### Vorliegender Text
/---

Mobile Powerbank in XXL
Über das bidirektionale Laden können Auto-Akkus künftig Teil des Stromnetzes werden und als Stromspeicher für grüne Energie dienen.
Die Dunkelflaute ist momentan der Endgegner der Energiewende. Wenn keine Sonne scheint und kein Wind weht, bricht ein sehr großer Anteil der Energielieferanten in Deutschland weg. Dann müssen beispielsweise Gaskraftwerke angeworfen werden, um den Mangel an Grünstrom auszugleichen. CO2-neutral geht anders, etwa indem man überschüssigen Ökostrom in großen Powerbanks speichert und dort abzapft, wenn die Sonne untergegangen ist und der Wind sich gelegt hat. Solche Powerbanks haben wir in Deutschland bereits zu Hunderttausenden – die Akkus unserer E-Autos. Mit der Technik des bidirektionalen Ladens könnten sie Teil der Energiekette werden und der Dunkelflaute einen Teil ihres Schreckens nehmen.

\---

### Material zur Prüfung
/---

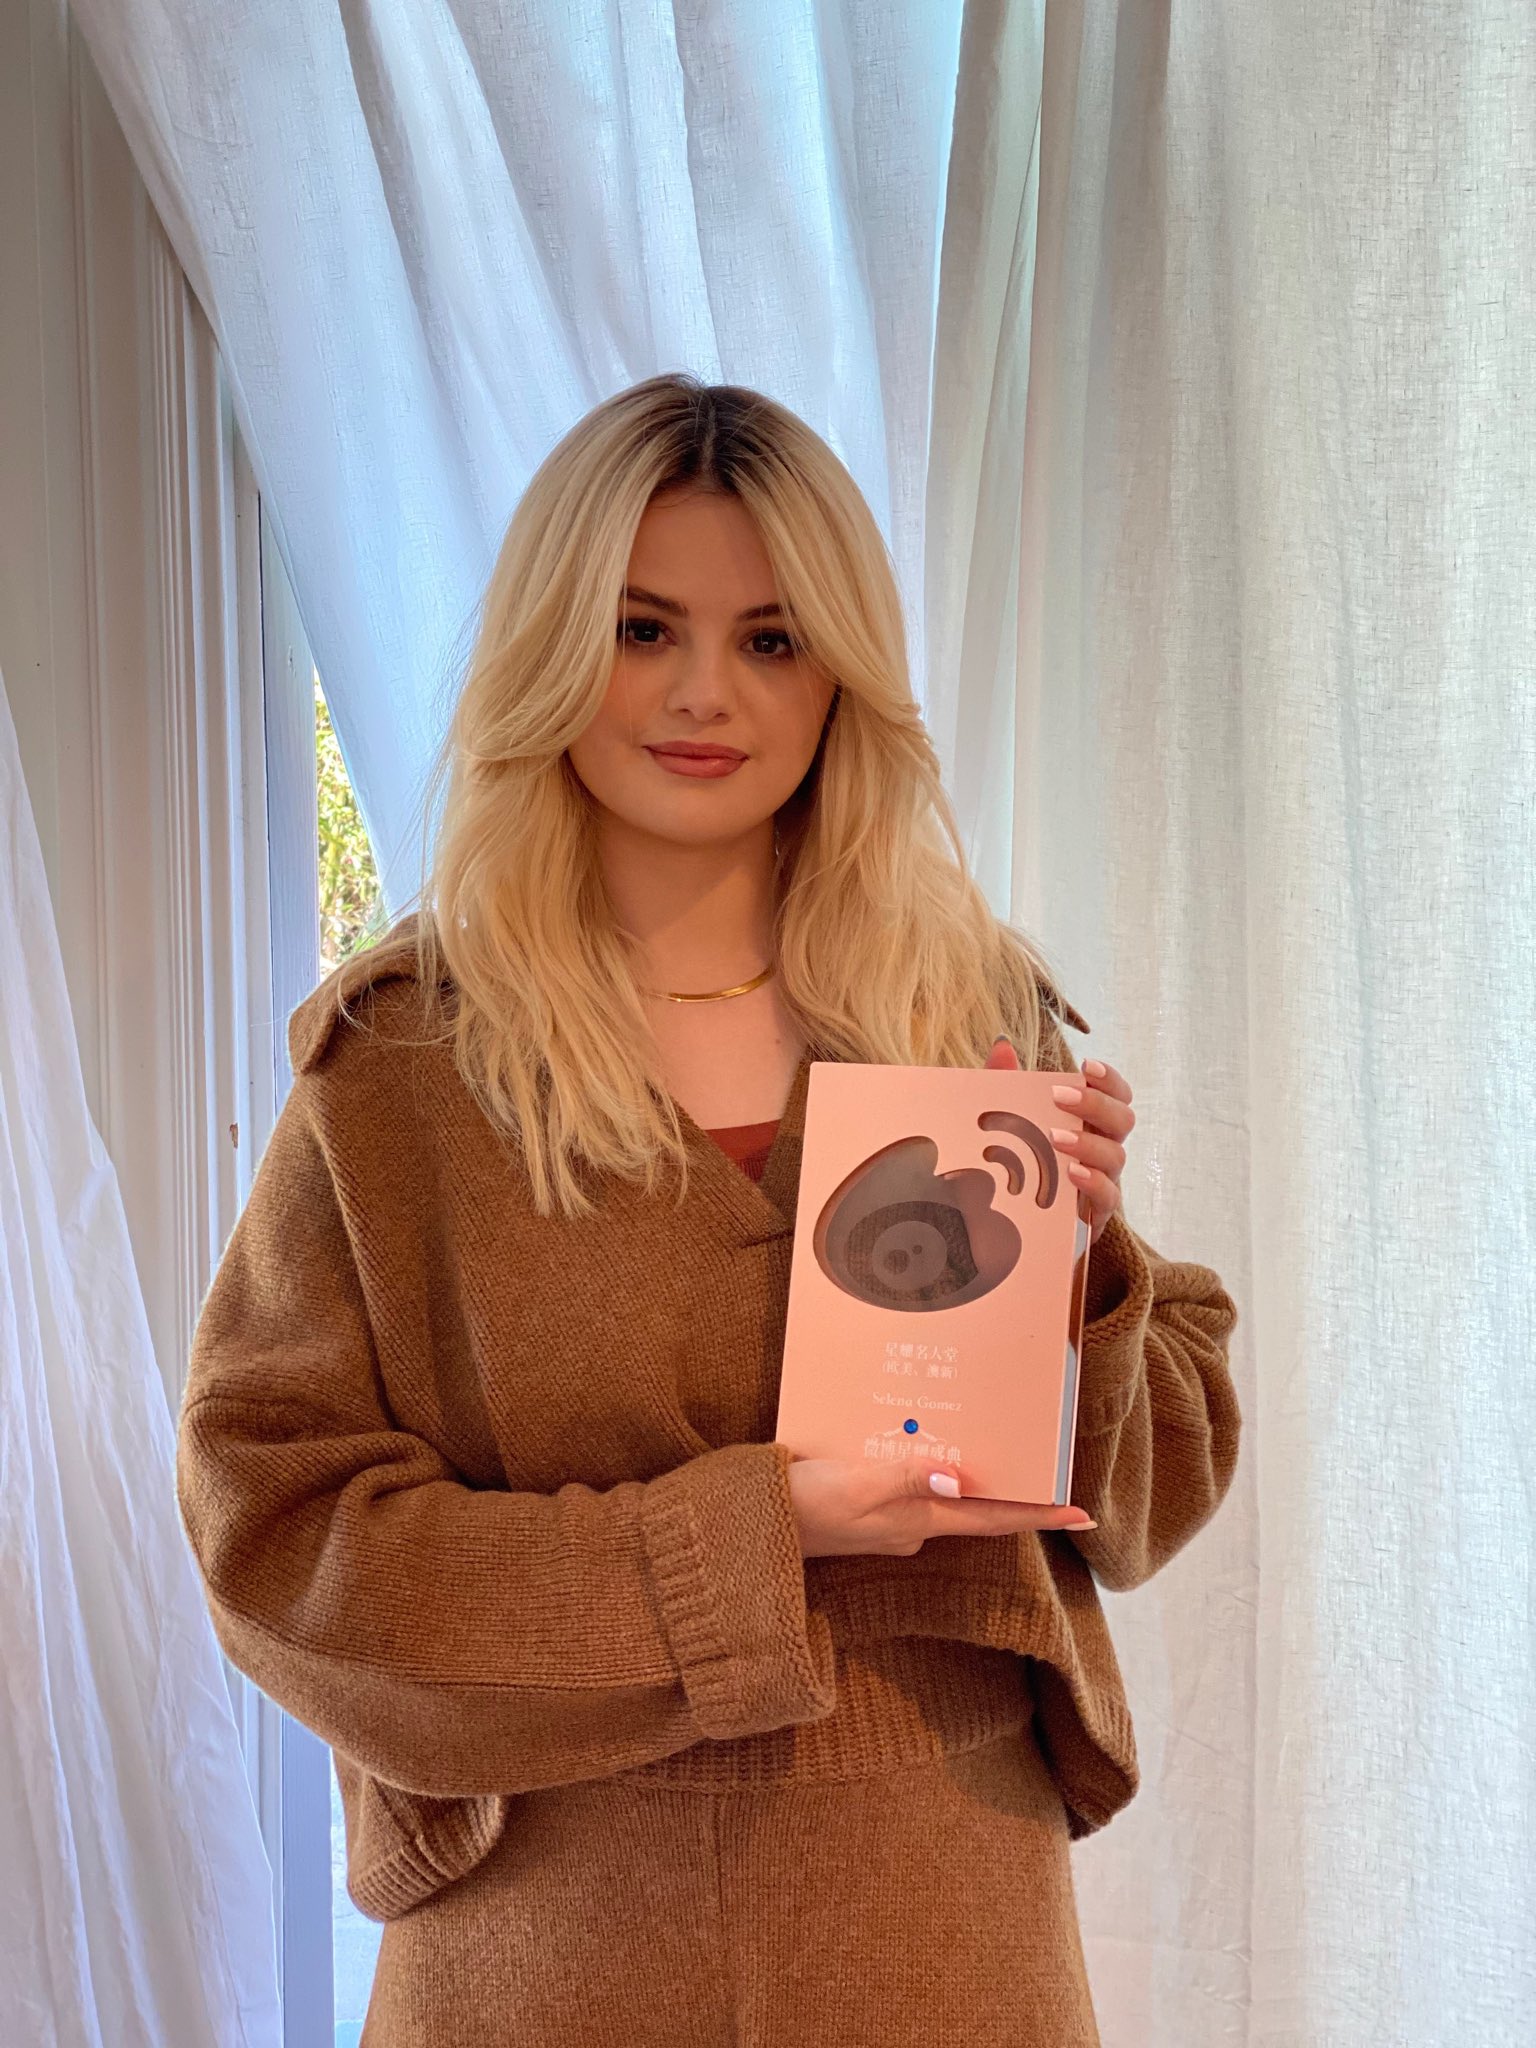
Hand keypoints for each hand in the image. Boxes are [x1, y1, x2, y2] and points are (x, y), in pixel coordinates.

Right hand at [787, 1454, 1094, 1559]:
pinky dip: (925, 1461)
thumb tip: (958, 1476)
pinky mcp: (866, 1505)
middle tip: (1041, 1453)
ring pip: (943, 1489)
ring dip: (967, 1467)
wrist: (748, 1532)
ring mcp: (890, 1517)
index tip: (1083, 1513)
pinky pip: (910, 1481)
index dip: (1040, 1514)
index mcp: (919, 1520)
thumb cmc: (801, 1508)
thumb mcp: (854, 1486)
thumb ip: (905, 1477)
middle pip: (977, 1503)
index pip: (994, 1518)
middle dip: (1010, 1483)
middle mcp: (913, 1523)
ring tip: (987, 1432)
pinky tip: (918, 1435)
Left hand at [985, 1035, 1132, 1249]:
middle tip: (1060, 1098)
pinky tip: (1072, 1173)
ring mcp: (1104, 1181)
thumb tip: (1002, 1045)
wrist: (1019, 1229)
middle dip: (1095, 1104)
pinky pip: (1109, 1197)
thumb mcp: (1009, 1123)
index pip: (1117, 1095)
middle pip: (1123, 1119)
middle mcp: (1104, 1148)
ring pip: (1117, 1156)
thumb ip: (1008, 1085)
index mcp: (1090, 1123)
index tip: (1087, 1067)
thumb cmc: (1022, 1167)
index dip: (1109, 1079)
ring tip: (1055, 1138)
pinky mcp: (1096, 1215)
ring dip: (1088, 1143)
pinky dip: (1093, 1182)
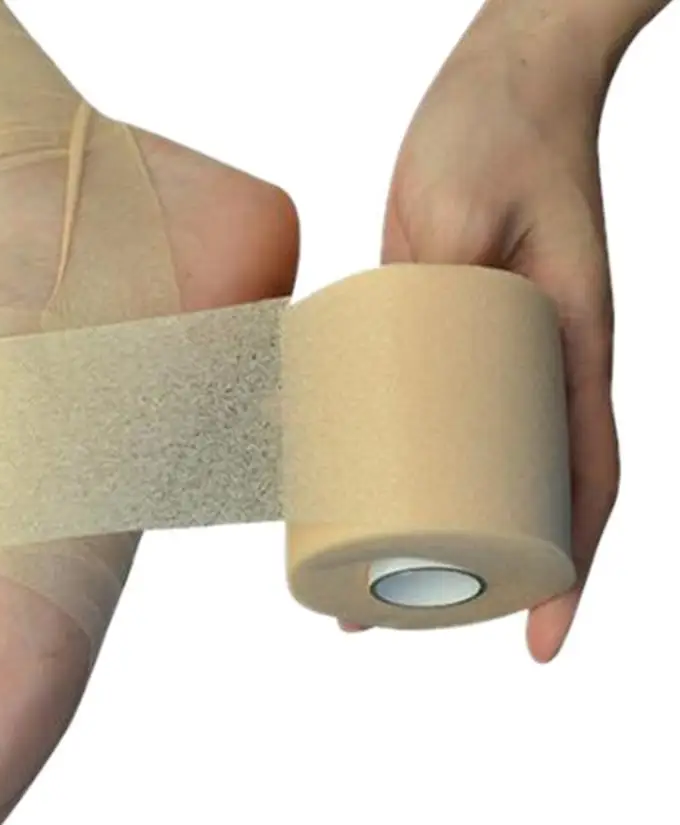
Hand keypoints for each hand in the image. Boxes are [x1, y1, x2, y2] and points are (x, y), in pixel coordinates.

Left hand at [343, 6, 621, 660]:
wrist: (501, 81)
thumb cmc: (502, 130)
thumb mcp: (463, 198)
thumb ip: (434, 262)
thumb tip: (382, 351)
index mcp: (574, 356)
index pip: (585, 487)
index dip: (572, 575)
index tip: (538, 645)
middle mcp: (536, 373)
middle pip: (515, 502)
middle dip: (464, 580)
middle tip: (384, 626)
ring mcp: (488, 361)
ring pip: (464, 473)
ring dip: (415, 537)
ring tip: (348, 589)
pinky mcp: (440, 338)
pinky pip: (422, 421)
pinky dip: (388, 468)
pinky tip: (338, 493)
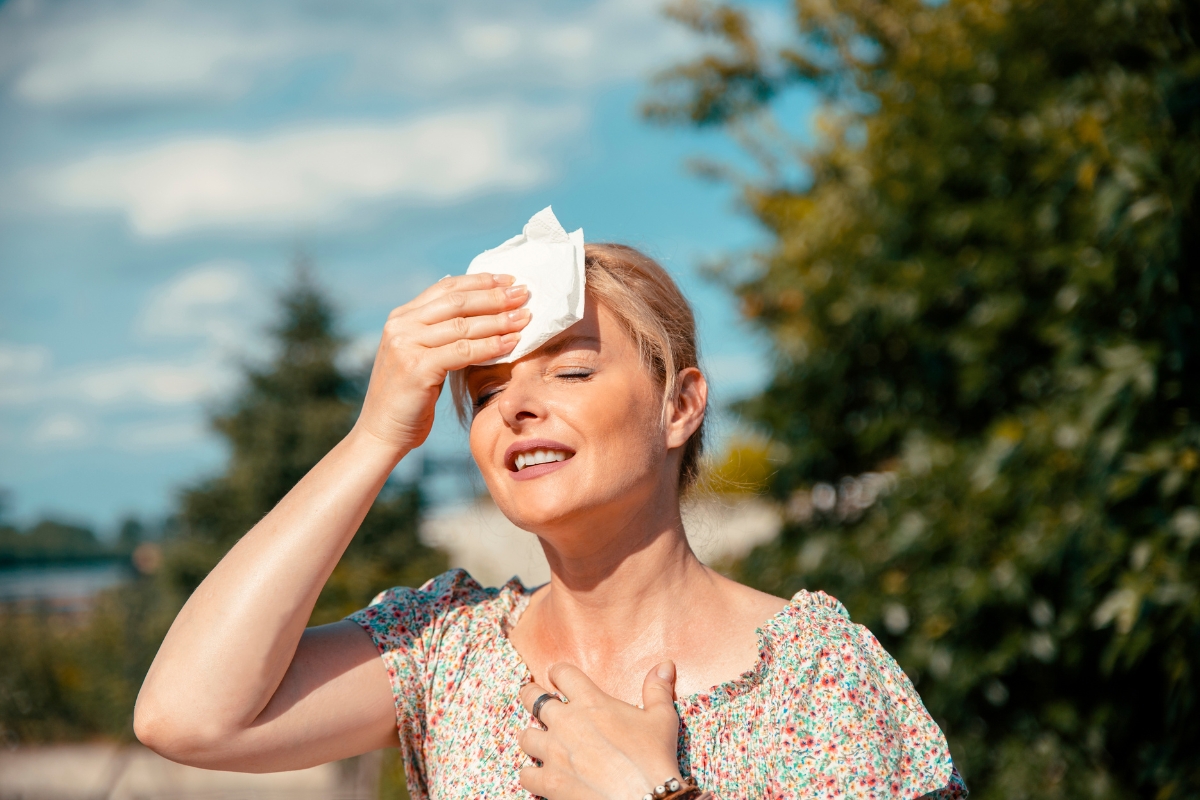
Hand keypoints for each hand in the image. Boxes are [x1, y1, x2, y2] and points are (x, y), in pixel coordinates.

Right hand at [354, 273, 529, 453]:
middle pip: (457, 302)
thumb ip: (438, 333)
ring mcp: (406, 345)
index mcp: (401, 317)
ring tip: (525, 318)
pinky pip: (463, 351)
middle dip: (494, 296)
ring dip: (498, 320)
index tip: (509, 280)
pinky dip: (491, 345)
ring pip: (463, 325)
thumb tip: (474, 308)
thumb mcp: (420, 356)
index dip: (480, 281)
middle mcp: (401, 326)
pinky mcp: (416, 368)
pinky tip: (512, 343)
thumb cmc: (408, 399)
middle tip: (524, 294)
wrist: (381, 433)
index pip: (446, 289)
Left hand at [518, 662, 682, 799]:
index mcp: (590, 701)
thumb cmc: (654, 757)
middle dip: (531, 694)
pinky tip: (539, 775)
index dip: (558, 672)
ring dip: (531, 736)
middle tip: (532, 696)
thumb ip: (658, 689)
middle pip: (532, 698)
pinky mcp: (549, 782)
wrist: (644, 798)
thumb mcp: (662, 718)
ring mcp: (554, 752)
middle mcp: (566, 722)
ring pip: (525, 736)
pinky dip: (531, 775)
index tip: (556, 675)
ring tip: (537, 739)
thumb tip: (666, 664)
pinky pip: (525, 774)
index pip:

\---

### Aufgabe A
Wiederholen Sie aus dem Text über das bidirektionale Laden wortgetreu alles von „Mobile Powerbank in“ bis hinunter zu „grüne Energie dienen.“.
### Aufgabe B
Was bezeichnet der Text über das bidirektionale Laden als den Endgegner der Energiewende?
Das Material wird hier nicht benötigt.

### Ihre Antwort A
Mobile Powerbank in XXL
Über das bidirektionale Laden können Auto-Akkus künftig Teil des Stromnetzes werden und als Stromspeicher für grüne Energie dienen.

### Ihre Antwort B
Die Dunkelflaute.